→ **Problem to solve**
Reproduce, word for word, the part of the passage on magnesium anodes that opens with the words containing "Metal–organic frameworks (MOFs), with" and closes with "be definitively established.".

→ **Passage shown**
Considerable efforts have been made to inhibit Mg dendrites, such as fabrication of the protective solid electrolyte interface, construction of three-dimensional (3D) hosts, and optimization of liquid/solid-state electrolytes.18-24 According to Sand's model, design of 3D hosts or scaffolds for a Mg metal anode could reduce the local current density and prevent volume changes, so as to inhibit the growth of Mg dendrites during repeated cycles.25, 26 Song et al.'s27 group designed a 3D VNCA@C substrate, with N- and O-doped carbon fiber, to serve as a Mg anode, which could homogenize the current distribution and promote uniform deposition of Mg. Nonetheless, 3D scaffolds with sophisticated and magnesiophilic surfaces are still very much required to further improve the electrochemical performances of LMBs. Furthermore, the fundamental mechanism governing the process of Mg electrodeposition/dissolution onto the engineered host remains in its nascent stages.
Epitaxial electrodeposition has been carried out with the aim of promoting homogeneous deposition in rechargeable Zn- and Li-ion batteries.28-31 During the epitaxial electrodeposition procedure, an epilayer interphase with low lattice parameters that was a misfit with the substrate was designed to facilitate heteroepitaxial nucleation under low residual stresses. The well-aligned graphene-modified electrode was developed to ideally match the Zn metal, driving Zn deposition with the planform and locked crystallographic orientation.32 In addition, the homogeneous modified coatings were fabricated to enable homoepitaxial growth of Li metal during the electrodeposition procedure.31 However, the reported layers used for epitaxial electrodeposition were usually 2D nanosheet materials, such as graphene, SnS2, and so forth, with a relatively low specific surface area. In this vein, the hierarchically porous electrode was anticipated to promote heteroepitaxial electrodeposition through an interplay of factors, including reduction of local current density and facilitation of uniform deposition while maintaining a fixed orientation.
Metal–organic frameworks (MOFs), with abundant pore structures and functional groups, can be expected to offer enriched nucleation sites and a well-defined transmission channel, thus promoting homogeneous and reversible metal deposition. Moreover, the space-confinement effect generated by MOFs could promote preferential growth of Mg atoms in the successive nanochannels. Nevertheless, to the best of our knowledge, no studies on epitaxial electrodeposition driven by MOF matrices have been reported, whether in Li, Zn, Mg, or other metal ion batteries. Furthermore, the precise epitaxial mechanisms governing the atomic-scale regulation of Mg atoms by the MOF matrix remain a topic of ongoing research and are yet to be definitively established.

→ **Material provided**
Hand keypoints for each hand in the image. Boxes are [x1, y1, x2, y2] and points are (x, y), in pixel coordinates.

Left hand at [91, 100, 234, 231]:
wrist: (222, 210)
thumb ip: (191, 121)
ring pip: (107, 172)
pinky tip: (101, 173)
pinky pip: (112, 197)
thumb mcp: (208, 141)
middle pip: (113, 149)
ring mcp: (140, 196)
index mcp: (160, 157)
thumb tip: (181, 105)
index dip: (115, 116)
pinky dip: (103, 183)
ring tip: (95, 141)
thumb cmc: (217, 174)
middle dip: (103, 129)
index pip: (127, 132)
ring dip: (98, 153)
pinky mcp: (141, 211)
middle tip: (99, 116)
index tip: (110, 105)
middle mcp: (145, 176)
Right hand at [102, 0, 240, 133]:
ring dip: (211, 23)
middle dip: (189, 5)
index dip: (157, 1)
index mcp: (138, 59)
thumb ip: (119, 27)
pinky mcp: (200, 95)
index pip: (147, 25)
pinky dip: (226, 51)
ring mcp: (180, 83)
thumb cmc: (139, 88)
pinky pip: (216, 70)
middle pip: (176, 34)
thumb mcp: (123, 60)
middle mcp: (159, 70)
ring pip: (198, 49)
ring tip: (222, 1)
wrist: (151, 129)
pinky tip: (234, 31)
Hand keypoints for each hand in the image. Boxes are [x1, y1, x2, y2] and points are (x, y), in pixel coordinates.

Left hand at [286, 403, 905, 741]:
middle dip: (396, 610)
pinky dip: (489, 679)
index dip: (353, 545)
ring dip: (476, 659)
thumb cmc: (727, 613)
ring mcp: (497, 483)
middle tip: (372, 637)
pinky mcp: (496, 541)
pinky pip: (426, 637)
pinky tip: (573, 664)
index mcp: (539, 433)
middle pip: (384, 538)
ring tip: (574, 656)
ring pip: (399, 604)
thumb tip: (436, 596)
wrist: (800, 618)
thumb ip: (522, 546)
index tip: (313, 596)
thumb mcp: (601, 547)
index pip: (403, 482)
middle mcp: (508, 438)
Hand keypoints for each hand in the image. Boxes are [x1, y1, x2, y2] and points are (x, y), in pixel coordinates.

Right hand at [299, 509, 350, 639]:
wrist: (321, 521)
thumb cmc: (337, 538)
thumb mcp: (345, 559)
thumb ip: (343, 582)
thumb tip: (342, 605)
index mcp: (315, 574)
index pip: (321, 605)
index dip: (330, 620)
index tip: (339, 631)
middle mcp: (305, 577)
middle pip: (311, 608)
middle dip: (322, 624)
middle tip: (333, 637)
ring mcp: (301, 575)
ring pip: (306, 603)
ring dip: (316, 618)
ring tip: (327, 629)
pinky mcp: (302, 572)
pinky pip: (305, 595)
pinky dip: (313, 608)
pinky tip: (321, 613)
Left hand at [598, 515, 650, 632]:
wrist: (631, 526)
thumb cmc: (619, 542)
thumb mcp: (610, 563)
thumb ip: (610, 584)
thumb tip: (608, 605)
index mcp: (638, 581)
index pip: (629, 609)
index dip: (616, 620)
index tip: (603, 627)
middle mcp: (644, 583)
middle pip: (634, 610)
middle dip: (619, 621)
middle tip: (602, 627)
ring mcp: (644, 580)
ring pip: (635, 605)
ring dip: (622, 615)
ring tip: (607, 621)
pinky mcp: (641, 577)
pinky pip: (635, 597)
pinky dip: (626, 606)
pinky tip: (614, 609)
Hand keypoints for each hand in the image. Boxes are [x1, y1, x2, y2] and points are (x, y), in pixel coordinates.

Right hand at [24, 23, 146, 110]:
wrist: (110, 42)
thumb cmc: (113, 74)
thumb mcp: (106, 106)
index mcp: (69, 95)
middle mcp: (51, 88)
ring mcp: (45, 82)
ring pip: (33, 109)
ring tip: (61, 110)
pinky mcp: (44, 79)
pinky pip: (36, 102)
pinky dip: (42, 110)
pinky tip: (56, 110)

→ **Completed exercise**
Metal–organic frameworks (MOFs), with abundant pore structures and functional groups, can be expected to offer enriched nucleation sites and a well-defined transmission channel, thus promoting homogeneous and reversible metal deposition. Moreover, the space-confinement effect generated by MOFs could promote preferential growth of Mg atoms in the successive nanochannels. Nevertheless, to the best of our knowledge, no studies on epitaxial electrodeposition driven by MOF matrices have been reported, whether in Li, Zn, Mg, or other metal ion batteries. Furthermore, the precise epitaxial mechanisms governing the atomic-scale regulation of Mg atoms by the MOF matrix remain a topic of ongoing research and are yet to be definitively established.